THE ART OF THE ROYAL BALLET by Keith Money. 272 pages. World. $12.50. For six months Author Money recorded the leaps and pirouettes of Dame Margot Fonteyn, Nureyev and the other members of Britain's Royal Ballet. His several hundred photographs and sketches, many in color, fall a bit short of technical perfection. This is more than compensated for by the zest and understanding that went into their execution; before too long, Money knew the choreography as well as the dancers. His scenes of the company in the studio, the ballerinas in practice leotards and the heavy, woolen leggings worn for warmth, have a special charm. One can quarrel, however, with Money's emphasis. His camera lingers all too often on the figure of Christopher Gable, still only a rising star in ballet's firmament, and not often enough on the established brilliance of Nureyev and Fonteyn.

IVORY HAMMER 2: THE YEAR AT SOTHEBY'S. 256 pages. Holt, Rinehart & Winston. $12.50. For art lovers who like to look at the price tags too, this book is just the ticket. The annual report of Sotheby's, Britain's venerable auction house, which has been a British institution for years, has graduated into a profusely illustrated volume worthy of deposit on any drawing-room table. Ivory Hammer 2 is the second annual report to be published in the U.S. It reprises the 1963-64 season, during which Sotheby's knocked down an unprecedented $37 million worth of art, from an 11.80-carat unset emerald ($65,800) to the bugle that blew the charge of the Light Brigade ($4,480). More than 250 illustrations, some in color, all priced in pounds and dollars, plus--for no good reason--an original short story by Wolf Mankowitz about an imaginary sale at Sotheby's, of all places.

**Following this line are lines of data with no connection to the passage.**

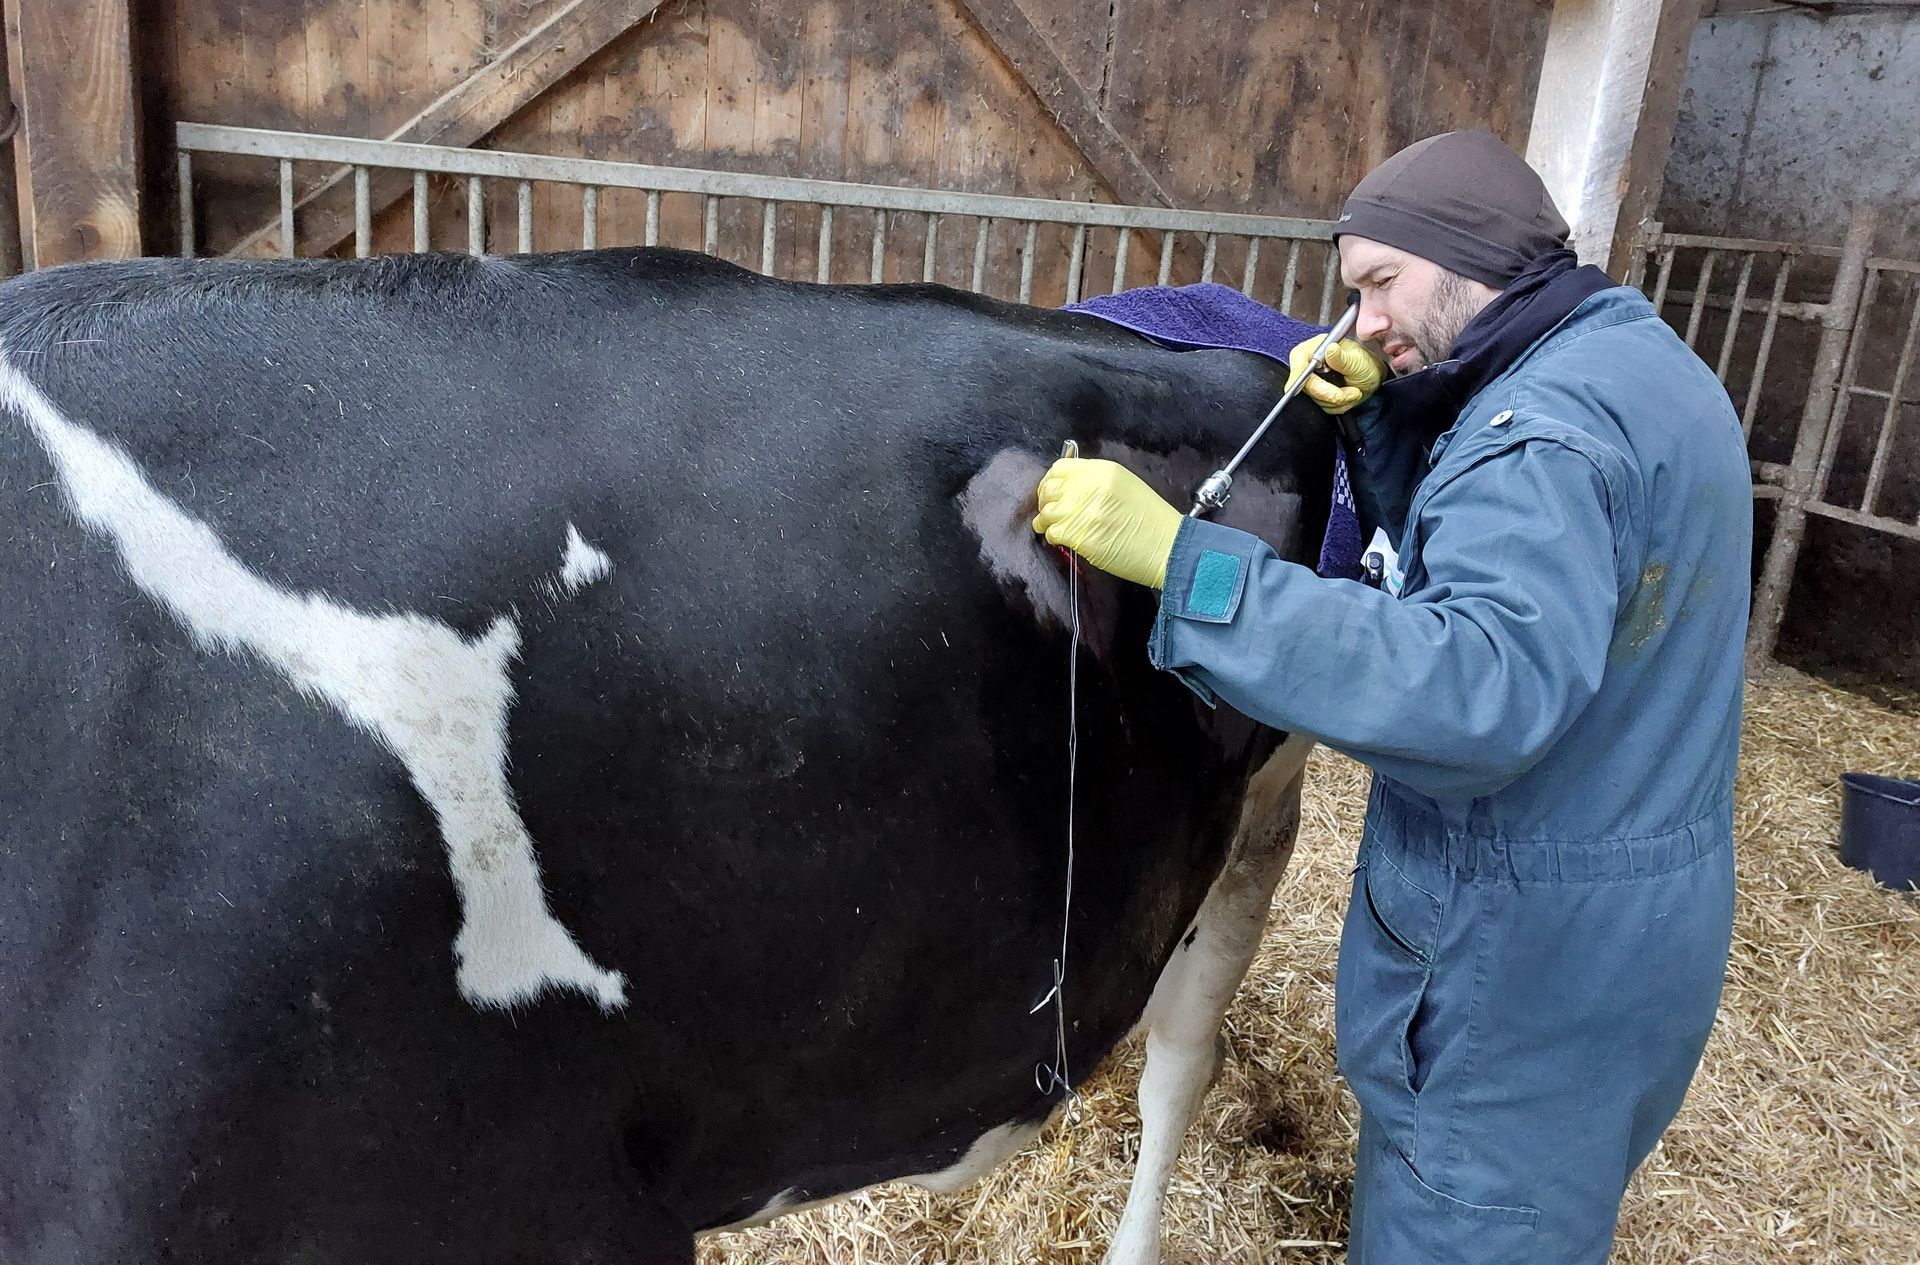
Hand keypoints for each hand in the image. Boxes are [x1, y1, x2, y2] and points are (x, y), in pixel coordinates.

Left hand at [1032, 457, 1182, 588]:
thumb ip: (1097, 483)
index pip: (1060, 469)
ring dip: (1046, 521)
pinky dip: (1052, 536)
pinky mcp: (1079, 534)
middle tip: (1049, 511)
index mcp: (1102, 471)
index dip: (1051, 481)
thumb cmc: (1152, 521)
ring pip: (1047, 512)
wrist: (1168, 547)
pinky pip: (1052, 532)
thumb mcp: (1125, 486)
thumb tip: (1070, 489)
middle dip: (1045, 501)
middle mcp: (1089, 486)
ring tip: (1050, 527)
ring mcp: (1082, 510)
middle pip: (1050, 489)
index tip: (1052, 492)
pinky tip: (1060, 539)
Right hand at [1286, 335, 1383, 414]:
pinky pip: (1322, 406)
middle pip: (1305, 383)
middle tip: (1351, 392)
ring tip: (1353, 391)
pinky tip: (1347, 395)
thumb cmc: (1367, 365)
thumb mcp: (1358, 360)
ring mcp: (1315, 379)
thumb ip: (1342, 358)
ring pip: (1315, 397)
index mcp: (1319, 347)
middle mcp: (1313, 362)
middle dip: (1328, 392)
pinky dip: (1337, 405)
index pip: (1299, 358)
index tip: (1297, 387)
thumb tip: (1330, 349)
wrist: (1374, 380)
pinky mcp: (1318, 394)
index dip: (1296, 373)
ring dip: (1337, 399)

PLEASURE OF RUINS, text by Dame Rose Macaulay. 286 pages. Thames & Hudson distributed by International Book Society, a division of Time Inc. $17.50. On none of her 30 books did the late Dame Rose Macaulay bestow more love and scholarship than on Pleasure of Ruins, her unique evocation of civilization's past. Troy, Nineveh, Tyre, Thebes, Babylon, Carthage, Persepolis, Byzantium--all the fallen cities rise again from the centuries in her memorial. In this volume, Constance Babington Smith, Dame Rose's cousin, and Canadian Artist-Photographer Roloff Beny have paid lovely tribute to those glorious ghosts. Beny's 172 photographs, twelve in color, make a perfect setting for Dame Rose's text. In these pages the wayfarer irresistibly shares the author's "intoxication, at once so heady and so devout," at "the stunning impact of world history on its amazed heirs."

THE EUROPE OF THE CAPITALS 1600-1700 by Giulio Carlo Argan. 222 pages. Skira. $20. THE INVENTION OF LIBERTY 1700-1789 by Jean Starobinski. 222 pages. Skira. $20. The publisher's commendable ambition is to explore and explain Western civilization through its architecture and its art. These are volumes one and two in a series, simultaneously published in English, French, German, Italian and Spanish, that will ultimately number 14. The Europe of the Capitals, with text by a professor of art history at the University of Rome, traces the decline of feudal nobility in Europe and the emergence of a bourgeoisie whose greatest gift to posterity was the modern metropolis. In The Invention of Liberty, Dr. Starobinski, professor of history of ideas at the University of Geneva, examines how the art of the era expressed Western man's new sense of freedom and self-will. Each volume carries 120 reproductions, 60 in color. The texts are strictly for the serious-minded.

PRIMITIVE ARTISTS OF YUGOSLAVIA by Oto Bihalji-Merin. 200 pages. McGraw-Hill. $16.95. The impact of these native artists, most of them peasants, is almost unbearably and perhaps unwittingly sad. The skies glower. A hired man slumps by his ax, in utter fatigue or despair. In a village cafe, the dancers do not smile. An old woman nods by candlelight, her face pale as death. A gypsy wedding scene seethes with movement, but the movement is angry, and the arm of the old man in the foreground seems to be raised in menace, his mouth seems to bellow wrath. Although Bihalji-Merin, who is an art critic and historian, limits the accompanying text to purely artistic comment, the pictures themselves project an unforgettable image of a hard life in a stern and somber land.